Eleven

97 12 3
                                    

Bavulunu taksinin bagajından indirip yere bıraktı. Taksiciye ücreti ödedikten sonra teşekkür ederek bavulunu evine doğru sürüklemeye başladı. İki hafta da olsa evini biraz özlemişti. Tamam belki de sadece ailesinin yanında sıkılmış olabilirdi.

Jeno her şeyden uzaklaşıp biraz kafasını toplamak istediği için Renjun ve Jaemin ile dışarı çıktığı o günün gecesi ailesiyle konuşmuş, iki haftalığına yanlarına gelmek istediğini söylemişti. Oğullarını özleyen ailesi de bunu kabul etmiş ve ona ertesi gün için bir bilet almışlardı.

İki hafta Kore'de olmayacağını söylediğinde Renjun daha yeni geldiğinden ve henüz doğru düzgün vakit geçirememelerinden üzülse de kankasının son zamanlardaki üzgünlüğünü bildiğinden pek bir şey diyememiş, iyi yolculuklar dilemişti. Ancak bu iki haftada tabii ki her gün mesajlaşmışlardı.

Renjun ve Jaemin'i bugün evine kalmaya çağırmıştı. Yaklaşık bir saat sonra geleceklerdi ve Jeno eve daha yeni gelebilmişti.

Evinin kapısının önünde durup anahtarıyla kapıyı açmış, bavulunu da kaldırıp içeriye sokmuştu. Zaten bavulu küçücük bir şeydi. Fransa'ya ne götürebilirdi ki?

Bavulunun içinde götürdüklerinden çok arkadaşlarına -yani Renjun ve Jaemin'e- getirdiği hediyeler vardı.

Bavulunu açıp içindekileri boşalttı, hızlıca yemek ve abur cuburları hazırlayıp mutfağa bıraktı. Her şeyin hazır olduğunu fark ettiğinde rahatlayarak gidip duşunu aldı.

Duştan çıkıp üzerini giyinmesini bitirdiği anda kapı çaldı. Beklediği misafirleri gelmişti. Koşarak kapıyı açmaya gitti.
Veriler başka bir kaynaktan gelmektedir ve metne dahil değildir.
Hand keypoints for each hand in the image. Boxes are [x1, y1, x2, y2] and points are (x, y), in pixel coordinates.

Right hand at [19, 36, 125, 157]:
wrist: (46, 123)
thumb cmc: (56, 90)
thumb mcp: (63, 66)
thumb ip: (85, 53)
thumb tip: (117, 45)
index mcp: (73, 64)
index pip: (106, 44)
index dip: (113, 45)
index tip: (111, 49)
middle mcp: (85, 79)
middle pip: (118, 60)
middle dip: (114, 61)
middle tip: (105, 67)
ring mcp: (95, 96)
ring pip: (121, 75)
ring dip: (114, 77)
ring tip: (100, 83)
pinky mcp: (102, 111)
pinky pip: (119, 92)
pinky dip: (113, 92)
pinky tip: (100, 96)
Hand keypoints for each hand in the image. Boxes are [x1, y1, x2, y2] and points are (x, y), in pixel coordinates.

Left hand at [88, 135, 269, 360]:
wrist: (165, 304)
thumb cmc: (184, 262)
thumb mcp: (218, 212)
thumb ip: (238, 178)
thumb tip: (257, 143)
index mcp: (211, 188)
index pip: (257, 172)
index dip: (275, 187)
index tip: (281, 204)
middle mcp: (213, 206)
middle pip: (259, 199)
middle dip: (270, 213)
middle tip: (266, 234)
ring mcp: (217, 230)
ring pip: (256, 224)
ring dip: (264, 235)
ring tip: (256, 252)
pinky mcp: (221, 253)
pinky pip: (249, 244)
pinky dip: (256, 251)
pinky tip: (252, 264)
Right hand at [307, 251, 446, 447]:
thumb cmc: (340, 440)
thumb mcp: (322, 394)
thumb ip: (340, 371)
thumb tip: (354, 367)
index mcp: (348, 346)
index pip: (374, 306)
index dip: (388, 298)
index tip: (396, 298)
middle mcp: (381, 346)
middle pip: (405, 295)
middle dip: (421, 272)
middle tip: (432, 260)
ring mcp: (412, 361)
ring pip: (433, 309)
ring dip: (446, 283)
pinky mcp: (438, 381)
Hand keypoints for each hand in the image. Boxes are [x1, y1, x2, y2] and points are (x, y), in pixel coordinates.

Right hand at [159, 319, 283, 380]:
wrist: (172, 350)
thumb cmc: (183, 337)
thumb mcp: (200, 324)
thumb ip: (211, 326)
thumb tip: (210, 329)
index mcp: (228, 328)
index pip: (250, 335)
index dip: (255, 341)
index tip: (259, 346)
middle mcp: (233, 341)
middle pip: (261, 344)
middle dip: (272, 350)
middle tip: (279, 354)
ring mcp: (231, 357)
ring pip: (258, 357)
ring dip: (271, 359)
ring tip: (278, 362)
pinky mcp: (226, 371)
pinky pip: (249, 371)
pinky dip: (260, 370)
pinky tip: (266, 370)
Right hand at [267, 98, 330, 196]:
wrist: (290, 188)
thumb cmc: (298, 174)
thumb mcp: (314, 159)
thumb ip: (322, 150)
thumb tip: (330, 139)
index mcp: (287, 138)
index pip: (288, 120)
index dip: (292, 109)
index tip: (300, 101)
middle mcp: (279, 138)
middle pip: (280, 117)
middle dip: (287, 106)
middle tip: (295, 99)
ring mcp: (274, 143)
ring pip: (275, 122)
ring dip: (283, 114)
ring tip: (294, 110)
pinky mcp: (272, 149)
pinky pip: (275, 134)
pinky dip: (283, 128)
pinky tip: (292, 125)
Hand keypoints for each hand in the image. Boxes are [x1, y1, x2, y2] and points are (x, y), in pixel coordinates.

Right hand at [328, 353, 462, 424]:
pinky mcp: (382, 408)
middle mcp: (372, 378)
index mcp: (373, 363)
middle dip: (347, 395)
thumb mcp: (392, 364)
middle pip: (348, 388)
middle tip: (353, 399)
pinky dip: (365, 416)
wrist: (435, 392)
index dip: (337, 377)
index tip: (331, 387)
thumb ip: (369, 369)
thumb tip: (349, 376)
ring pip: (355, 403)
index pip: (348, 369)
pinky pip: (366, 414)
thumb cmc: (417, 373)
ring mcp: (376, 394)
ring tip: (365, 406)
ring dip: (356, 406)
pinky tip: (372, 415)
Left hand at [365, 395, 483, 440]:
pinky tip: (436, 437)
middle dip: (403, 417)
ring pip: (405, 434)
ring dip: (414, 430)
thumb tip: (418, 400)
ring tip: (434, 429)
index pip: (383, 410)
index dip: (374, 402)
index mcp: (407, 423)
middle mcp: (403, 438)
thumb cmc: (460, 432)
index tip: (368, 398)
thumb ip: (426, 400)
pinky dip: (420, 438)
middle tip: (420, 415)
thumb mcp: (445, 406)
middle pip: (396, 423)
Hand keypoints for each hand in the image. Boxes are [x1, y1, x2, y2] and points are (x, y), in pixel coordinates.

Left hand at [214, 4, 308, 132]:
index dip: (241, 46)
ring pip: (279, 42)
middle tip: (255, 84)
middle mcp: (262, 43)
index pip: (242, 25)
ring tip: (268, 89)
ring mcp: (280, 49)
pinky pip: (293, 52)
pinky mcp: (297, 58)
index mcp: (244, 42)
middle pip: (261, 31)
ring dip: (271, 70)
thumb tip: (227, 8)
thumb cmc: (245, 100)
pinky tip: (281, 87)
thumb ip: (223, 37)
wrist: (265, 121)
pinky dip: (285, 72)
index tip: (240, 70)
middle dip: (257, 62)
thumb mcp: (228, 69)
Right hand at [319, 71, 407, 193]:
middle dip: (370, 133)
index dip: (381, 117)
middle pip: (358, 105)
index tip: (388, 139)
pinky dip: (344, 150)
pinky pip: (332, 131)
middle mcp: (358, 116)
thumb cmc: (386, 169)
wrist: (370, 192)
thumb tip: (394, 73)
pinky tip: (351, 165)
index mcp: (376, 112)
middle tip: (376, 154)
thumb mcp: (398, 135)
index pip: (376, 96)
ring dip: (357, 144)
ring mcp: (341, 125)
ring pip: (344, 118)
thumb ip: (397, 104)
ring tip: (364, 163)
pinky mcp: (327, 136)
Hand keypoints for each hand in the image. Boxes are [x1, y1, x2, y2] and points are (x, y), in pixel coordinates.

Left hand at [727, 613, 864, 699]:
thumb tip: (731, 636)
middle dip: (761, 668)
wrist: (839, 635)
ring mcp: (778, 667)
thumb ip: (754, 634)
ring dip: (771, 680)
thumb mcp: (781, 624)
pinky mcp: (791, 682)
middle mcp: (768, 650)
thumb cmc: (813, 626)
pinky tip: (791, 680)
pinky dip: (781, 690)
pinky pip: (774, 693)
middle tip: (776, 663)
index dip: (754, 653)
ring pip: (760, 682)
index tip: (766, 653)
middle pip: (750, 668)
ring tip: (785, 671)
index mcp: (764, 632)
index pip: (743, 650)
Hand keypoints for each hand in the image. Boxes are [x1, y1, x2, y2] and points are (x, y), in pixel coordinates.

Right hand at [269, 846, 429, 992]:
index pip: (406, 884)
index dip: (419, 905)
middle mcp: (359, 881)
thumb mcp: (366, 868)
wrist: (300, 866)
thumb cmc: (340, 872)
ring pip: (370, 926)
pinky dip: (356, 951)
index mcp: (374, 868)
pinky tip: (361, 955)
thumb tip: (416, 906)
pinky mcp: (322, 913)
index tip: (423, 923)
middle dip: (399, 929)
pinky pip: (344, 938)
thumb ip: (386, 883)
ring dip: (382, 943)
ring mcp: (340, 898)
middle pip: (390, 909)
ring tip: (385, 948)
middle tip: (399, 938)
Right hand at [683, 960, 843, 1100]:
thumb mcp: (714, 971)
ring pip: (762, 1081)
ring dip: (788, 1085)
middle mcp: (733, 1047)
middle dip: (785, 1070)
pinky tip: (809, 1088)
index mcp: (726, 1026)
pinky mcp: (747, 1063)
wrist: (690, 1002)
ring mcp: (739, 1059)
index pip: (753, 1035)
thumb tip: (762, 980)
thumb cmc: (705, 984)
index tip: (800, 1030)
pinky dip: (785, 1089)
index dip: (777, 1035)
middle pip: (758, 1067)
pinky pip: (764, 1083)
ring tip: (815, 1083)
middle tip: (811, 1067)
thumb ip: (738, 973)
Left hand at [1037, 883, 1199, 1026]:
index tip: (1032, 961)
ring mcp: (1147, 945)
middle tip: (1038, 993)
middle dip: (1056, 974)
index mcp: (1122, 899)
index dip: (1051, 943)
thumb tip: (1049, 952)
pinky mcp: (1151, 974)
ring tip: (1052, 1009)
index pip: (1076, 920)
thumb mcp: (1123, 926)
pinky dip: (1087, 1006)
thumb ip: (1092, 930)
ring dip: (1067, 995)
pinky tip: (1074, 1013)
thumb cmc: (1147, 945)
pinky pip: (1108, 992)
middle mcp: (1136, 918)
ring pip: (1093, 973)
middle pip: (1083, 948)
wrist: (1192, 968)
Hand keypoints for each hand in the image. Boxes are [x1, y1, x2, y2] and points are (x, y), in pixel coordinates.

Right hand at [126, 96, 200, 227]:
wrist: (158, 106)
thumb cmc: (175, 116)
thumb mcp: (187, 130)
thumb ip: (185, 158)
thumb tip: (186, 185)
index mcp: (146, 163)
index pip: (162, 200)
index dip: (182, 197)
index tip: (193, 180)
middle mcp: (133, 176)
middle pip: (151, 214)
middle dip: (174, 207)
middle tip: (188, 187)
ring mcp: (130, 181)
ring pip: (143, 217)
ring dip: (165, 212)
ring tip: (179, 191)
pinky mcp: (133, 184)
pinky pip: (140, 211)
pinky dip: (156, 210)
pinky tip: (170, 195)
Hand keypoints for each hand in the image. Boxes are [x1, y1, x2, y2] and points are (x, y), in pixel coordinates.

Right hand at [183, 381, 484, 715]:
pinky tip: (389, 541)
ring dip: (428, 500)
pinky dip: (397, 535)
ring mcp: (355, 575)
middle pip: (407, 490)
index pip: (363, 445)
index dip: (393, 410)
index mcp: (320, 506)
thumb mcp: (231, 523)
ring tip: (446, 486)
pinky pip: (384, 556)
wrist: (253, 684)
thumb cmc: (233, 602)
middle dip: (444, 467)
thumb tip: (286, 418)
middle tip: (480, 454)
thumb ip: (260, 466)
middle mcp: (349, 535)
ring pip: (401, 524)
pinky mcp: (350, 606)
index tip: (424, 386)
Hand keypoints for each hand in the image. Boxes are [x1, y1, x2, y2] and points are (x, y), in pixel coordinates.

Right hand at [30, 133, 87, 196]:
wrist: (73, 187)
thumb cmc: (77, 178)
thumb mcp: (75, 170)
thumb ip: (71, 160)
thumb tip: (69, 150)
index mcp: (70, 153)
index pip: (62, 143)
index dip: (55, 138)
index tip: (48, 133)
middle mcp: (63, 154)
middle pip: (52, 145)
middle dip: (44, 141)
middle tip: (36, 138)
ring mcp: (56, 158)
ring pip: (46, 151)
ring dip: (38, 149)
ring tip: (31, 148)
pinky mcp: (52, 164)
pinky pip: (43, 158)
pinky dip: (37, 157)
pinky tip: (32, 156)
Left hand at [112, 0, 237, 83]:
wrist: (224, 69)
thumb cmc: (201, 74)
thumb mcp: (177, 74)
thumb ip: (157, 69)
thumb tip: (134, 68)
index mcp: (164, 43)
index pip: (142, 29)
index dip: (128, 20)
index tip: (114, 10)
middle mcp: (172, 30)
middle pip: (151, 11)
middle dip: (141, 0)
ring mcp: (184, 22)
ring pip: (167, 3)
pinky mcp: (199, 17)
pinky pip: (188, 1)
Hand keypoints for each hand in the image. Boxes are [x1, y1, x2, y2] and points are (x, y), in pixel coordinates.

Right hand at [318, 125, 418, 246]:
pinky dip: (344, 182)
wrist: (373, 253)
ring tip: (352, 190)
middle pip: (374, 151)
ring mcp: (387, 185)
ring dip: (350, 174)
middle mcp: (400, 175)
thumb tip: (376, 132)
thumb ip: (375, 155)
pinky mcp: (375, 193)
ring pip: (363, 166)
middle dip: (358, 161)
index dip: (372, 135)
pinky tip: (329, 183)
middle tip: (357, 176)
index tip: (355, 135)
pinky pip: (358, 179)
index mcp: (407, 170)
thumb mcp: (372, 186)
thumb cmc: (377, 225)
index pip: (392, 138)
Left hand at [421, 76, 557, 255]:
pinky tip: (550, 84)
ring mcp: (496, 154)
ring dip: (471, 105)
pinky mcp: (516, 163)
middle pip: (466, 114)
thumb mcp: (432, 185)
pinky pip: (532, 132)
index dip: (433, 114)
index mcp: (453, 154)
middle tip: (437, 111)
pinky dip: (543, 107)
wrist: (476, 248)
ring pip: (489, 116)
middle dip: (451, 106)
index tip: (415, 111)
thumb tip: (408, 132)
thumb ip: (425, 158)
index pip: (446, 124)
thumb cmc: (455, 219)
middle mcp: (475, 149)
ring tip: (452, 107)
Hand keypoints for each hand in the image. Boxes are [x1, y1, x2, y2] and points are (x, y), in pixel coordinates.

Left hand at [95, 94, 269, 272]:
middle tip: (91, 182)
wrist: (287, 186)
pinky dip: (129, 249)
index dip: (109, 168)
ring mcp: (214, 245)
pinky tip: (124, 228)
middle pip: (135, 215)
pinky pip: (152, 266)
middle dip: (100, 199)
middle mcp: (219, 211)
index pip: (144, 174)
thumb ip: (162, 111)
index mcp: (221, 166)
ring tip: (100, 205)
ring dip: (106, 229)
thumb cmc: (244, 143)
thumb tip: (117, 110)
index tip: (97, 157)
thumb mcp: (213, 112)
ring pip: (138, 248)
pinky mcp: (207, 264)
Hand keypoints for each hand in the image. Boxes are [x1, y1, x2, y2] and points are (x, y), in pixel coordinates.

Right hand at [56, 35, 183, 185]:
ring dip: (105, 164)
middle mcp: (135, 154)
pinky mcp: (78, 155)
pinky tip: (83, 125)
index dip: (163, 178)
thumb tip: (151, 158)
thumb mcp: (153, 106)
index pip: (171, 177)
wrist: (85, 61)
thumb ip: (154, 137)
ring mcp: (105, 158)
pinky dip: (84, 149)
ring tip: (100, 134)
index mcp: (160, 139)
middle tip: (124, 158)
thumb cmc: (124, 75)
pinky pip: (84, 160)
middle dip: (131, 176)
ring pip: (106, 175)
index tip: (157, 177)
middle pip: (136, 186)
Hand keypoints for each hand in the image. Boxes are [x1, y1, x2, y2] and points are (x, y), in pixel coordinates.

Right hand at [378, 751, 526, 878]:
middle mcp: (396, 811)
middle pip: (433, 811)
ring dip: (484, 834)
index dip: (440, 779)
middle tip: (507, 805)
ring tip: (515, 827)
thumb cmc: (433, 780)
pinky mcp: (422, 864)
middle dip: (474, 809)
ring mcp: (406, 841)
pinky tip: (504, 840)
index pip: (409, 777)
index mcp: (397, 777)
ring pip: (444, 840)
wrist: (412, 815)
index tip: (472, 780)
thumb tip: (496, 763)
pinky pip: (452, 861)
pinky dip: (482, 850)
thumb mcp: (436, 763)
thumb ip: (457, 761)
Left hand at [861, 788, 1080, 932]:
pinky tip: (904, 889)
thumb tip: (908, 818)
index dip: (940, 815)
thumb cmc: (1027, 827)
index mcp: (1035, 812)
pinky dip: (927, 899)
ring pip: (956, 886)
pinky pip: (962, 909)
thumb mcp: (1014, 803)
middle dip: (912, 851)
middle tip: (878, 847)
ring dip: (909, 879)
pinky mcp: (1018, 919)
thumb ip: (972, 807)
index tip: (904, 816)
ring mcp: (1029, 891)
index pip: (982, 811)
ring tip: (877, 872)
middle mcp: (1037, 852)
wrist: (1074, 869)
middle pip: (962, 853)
Kapıyı açtı. İkisi de içeriye girdiğinde birbirlerine kocaman sarılmışlardı. Jeno, arkadaşlarını gerçekten çok seviyordu.

"Karnınız açtır, değil mi? Hayır demeyin sakın o kadar yemek yaptım."

Renjun güldü.

"Merak etme tok olsak bile -ki bu çok zor bir ihtimal çünkü bizim her zaman yemek için yerimiz vardır- senin yemeklerini yemeden durmayız."

"O zaman direkt masaya geçip yemek yiyelim. Size Fransa'yı anlatıp başınızı şişireyim."

Üçü birlikte yemeklerle donatılmış masaya oturup yemeklerini yemeye başladılar. Sohbet etmeyi de unutmuyorlardı tabii ki.

Yemekler ve tatlılar yendikten sonra oturma odasına geçtiler. Jeno onlara aldığı hediyeleri verdikten sonra aklına gelen şeyle birlikte odasına gitti. Komodininin üzerinde duran albümü alıp arkadaşlarının yanına geri döndü.

"Her gün iki taneye bakma hakkım vardı ve ben iki haftadır hiçbirine bakmadım. Bu sefer bakacağım fotoğrafın anısını size de anlatacağım."

Renjun ve Jaemin birbirlerine bakıp başlarını salladılar.

"Dinliyoruz."

Jeno albümde kaldığı resmi buldu.

"Bu bizim birinci yılımızdan."

flashback

Haechan ve Jeno bu sıralar sürekli ders çalışıyorlardı. Çünkü dönem yeni başlamasına rağmen hocalar onları rahat bırakmıyor, zorlamaya devam ediyordu.

Jeno kendisini geçen senedelermiş gibi hissediyordu. Donghyuck yine ona derslerde anlamadığı şeyleri anlatıyordu. Haechan'ın anlamadığı, Jeno'nun anladığı şeyleri de o ona anlatıyordu. Kısacası hem arkadaş hem de sevgililerdi. Bu yönlerine bayılıyordu.

Birinci yılları için çok özel bir şey vermek istiyordu. Dönem arası girdiğinden beri ne verebileceğini düşünmüş olsa da vereceği şeyin gerçekten anlamlı olacağını hissediyordu.